For instance, when the makers of the Aliens total conversion for Doom were Foxxed (i.e. shut down by Twentieth Century Fox for copyright infringement), they should have claimed they were offering free advertising. I don't know if that would wash, but we'd probably end up with something better than the latest movie-inspired mod, itself an instance of bad advertising: Neil Manke's Underworld tie-in, a multiplayer Half-Life mod called Bloodline.
The mod pits vampires against, umm, lycans (pronounced just like 'lichens' but, as far as I can tell, no relation to lichens, mosses, algae, or fungi). All I know from the mod is that vampires can move fast and lycans -- sheesh, can we just call them werewolves or does someone have a trademark on that now? -- can jump high. Both sides have the same basic guns and can't really be bothered with traditional stuff like fangs, claws, sucking blood, and turning into bats. It's the vampire and werewolf myths stripped to their bare essentials, which look remarkably like Counter-Strike. Manke's unique contribution seems to be slapping up some Underworld movie posters in the two levels he made for the mod.
Manke has done great work in the past, some of it advertising every bit as blatant as Bloodline. The They Hunger series, contracted by PC Gamer, featured some of the most graceful product placement this side of Wayne's World. Still, it was a great advertisement for the magazine, which demonstrated that it cared enough about gamers to fund these superlative single player mods marred by only a couple of groan-inducing plugs.

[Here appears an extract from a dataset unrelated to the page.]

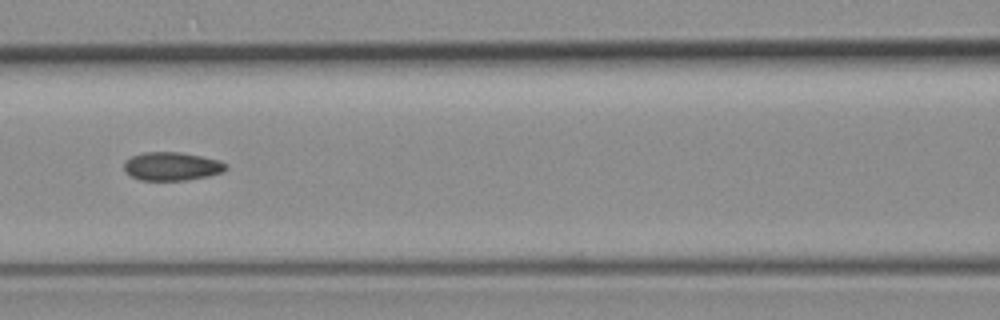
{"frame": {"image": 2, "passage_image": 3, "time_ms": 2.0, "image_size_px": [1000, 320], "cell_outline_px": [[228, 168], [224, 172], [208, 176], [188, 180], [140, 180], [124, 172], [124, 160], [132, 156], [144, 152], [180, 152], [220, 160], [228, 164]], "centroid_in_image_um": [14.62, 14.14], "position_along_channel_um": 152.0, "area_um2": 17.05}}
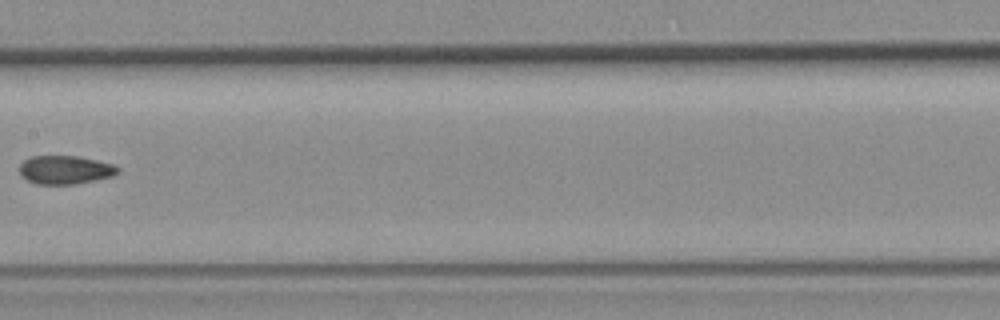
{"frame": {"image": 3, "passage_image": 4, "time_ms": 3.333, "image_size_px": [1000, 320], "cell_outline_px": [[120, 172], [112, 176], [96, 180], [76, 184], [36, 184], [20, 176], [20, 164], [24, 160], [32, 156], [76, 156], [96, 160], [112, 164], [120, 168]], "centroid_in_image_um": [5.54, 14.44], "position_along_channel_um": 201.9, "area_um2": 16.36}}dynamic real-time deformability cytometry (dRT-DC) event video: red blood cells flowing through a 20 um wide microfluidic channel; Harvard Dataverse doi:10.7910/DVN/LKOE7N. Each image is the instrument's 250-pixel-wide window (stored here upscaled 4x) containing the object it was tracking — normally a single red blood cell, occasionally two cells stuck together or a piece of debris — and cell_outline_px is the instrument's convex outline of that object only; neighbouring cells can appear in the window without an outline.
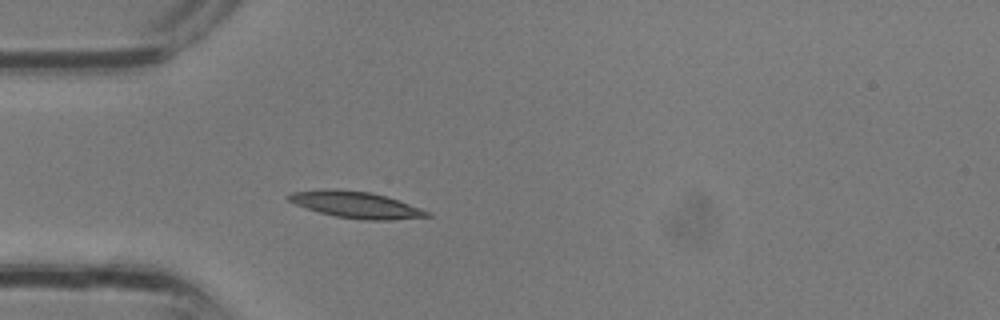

Because They Hunger was great, it was not an example of advertising done wrong. Bloodlines, on the other hand, is not great (there's a pun about vampires, bloodlines, and sucking somewhere in here, and I'd be happy to develop it for any paying sponsors). Instead, it's a multiplayer mod with no servers, no players, and therefore, no reason to bother downloading unless you want a look at what's destined to be a footnote in the Annals of Weird Advertising Strategies Done Wrong. Quick, someone hire Manke to wash this taste out of our mouths.